L’UNESCO (toujours lui) rappelait notamment que Paris était l’une des dernières
grandes capitales horizontales, et qu’il fallait préserver cette spécificité.
D’autres affirmaient qu’une tour n’était cohérente que si elle était en
dialogue avec d’autres tours, comme à la Défense ou à New York. Je n’ai pas
vraiment d’avis sur l’esthétique du projet en lui-même et à New York,
justement, je n’ai pas aimé cette verticalité étouffante pour le regard, tout
autant que par le symbole que ces tours semblent porter : pour avoir accès
à un bout de ciel, il faut grimper plus haut que les autres.
Bref.
Ce qui m’a
interpellée dans l’histoire de la tour Triangle, c’est la réflexion de Christian de Portzampac, architecte et urbaniste français qui travaille beaucoup sur la
verticalité, et n’est donc pas totalement objectif dans cette histoire :
« Les villes
représentent le passé, le présent et elles nous montrent le futur. Elles
assurent la coexistence des générations comme une sorte de
« calendrier » où nous vivons dans ce que nos ancêtres ont construit
et que nous transformons pour nos enfants. Les villes racontent une histoire,
mais elles doivent aussi montrer que le futur existe, il ne faut pas interdire
que les constructions neuves et de grande qualité s’insèrent. Il peut y avoir
des variations dans la ville historique qui vont l’embellir et la transformer
un peu. »
Christian exagère
peut-être un peu : je ne crois pas que Paris soit déjà moribonde, et
certains quartiers ont été largement rénovés ces dernières années, ne serait-ce
que tout l’ensemble des Grands Moulins dans le 13e arrondissement,
dont j’ai vécu l’inauguration pendant ma dernière année de licence. Mais il
appuie sur un point qui m’avait déjà interrogée avant : quid de la « ville
historique » ? Que se passera-t-il quand nous aurons investi tous ces
quartiers qui sont encore un peu neutres, et qui laissent de la place aux
monuments modernes ? Continuera-t-on de construire à la périphérie, quitte
à exiler les habitants du très Grand Paris, quitte à faire du centre ville un
musée semblable Bruges ? Ou osera-t-on, un jour, s’attaquer au passé
sacralisé ? A partir de quel moment franchit-on la limite entre la
nécessaire conservation de la mémoire et de ses enseignements, et l’encombrement
qui interdit tout mouvement, toute remise en question ? Quand passe-t-on de
la culture-mouvement qui nourrit, au culturel-musée qui fige ? Et comment
accepter le passé sans qu’il devienne une entrave, comment construire à partir de lui ?
Ces questions là,
oui, elles me sont venues à Bruges. Comme quoi, la ville a fini par me parler.
Mais ce n’est pas
elle qui m’a donné un semblant de réponse. Pendant ce séjour, nous sommes
rentrés dans une petite cour pavée, dans laquelle une annonce pour un concert
gratuit de harpe était affichée. Nous n’avions rien d’autre à faire, et même si
nous n’avons pas un penchant naturel pour la harpe, nous avons décidé d’y
assister. Il s’agissait de Luc Vanlaere, un monsieur qui joue seul ses morceaux
sur plusieurs instruments différents : des harpes classiques, des très
anciennes venues d’Asie et d’autres qu’il a construites lui-même. Je suis loin
d’être une experte en harpe, mais ce croisement de sons anciens, d’autres venus
d’ailleurs et ces sonorités plus contemporaines, recréaient un monde nouveau.

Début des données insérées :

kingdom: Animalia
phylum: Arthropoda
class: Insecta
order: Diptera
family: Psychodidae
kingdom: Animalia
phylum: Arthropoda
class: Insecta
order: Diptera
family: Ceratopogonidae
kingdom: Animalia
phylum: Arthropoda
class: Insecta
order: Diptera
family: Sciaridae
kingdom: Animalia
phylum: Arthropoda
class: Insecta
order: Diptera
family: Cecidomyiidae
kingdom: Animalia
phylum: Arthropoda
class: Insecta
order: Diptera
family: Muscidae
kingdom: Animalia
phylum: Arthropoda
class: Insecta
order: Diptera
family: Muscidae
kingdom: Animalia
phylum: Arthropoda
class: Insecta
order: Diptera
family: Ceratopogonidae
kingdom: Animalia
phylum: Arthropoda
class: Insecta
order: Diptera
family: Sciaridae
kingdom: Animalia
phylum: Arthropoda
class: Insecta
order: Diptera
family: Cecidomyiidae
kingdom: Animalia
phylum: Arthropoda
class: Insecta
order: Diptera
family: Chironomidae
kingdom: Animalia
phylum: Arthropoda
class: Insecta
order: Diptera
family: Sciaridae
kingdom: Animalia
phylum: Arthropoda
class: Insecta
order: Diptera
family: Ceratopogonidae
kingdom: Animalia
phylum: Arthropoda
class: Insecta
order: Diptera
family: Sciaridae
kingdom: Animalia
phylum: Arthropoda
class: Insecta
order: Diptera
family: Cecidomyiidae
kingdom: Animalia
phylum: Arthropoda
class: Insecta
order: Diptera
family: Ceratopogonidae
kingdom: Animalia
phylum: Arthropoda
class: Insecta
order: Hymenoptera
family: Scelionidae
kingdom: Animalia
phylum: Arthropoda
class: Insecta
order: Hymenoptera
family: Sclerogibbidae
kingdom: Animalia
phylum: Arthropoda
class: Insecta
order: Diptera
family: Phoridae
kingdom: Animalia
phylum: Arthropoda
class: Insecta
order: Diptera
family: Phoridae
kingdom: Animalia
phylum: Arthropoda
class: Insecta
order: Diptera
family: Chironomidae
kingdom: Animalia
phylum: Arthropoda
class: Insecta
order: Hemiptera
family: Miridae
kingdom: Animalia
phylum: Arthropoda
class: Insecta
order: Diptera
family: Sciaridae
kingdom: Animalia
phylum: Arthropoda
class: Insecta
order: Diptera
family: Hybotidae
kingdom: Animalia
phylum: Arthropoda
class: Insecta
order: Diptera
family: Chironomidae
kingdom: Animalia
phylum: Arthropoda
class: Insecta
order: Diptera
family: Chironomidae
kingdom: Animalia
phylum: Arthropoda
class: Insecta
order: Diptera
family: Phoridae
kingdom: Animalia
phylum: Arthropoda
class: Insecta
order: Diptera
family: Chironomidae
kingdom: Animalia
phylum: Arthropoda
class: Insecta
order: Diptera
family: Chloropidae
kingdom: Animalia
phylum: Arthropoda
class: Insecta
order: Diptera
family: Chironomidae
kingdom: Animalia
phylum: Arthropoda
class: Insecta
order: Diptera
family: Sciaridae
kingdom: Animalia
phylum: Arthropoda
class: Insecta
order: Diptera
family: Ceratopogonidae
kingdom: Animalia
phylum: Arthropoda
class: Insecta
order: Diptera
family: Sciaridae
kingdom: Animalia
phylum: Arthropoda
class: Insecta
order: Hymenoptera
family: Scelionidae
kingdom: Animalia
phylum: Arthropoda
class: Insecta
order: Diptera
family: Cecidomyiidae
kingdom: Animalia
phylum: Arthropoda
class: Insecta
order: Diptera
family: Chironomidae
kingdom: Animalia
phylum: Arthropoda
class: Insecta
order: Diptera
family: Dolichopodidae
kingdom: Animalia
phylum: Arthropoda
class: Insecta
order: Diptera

J’avais l’impression d’entendre de la harpe pour la première fois. Tel vieil
instrument reprenait vie en vibrant avec tel autre. Et je me suis dit que je
pouvais tout aussi bien faire pareil avec mes souvenirs encombrants.
Le fait
est : je ne me débarrasserai jamais de ma mémoire armoire – à moins
d’avoir un jour Alzheimer. Bruges et Paris ne détruiront jamais leurs bâtiments
les plus historiques – à moins d’être rasées. Mais elles comme moi avons encore
des milliers de vies à vivre. C’est ce que m’a murmuré ce musicien un peu fou
en pinçant toutes ses cordes : tous ces souvenirs, toutes ces vies entassées,
sont autant de notes et de variations qu’on peut apporter à une gamme. Pas
besoin de s’en débarrasser : il faut juste composer avec tous les éléments
et savoir les faire dialoguer. C’est aussi ça, le multiculturalisme. Et pour en
profiter au maximum, mieux vaut s’exercer et développer sa flexibilité pour
maîtriser son instrument et en jouer librement.
C’est ça que j’ai
retenu de Bruges : il faut être ambidextre dans cette vie, parce que
personne ne viendra faire ta main gauche.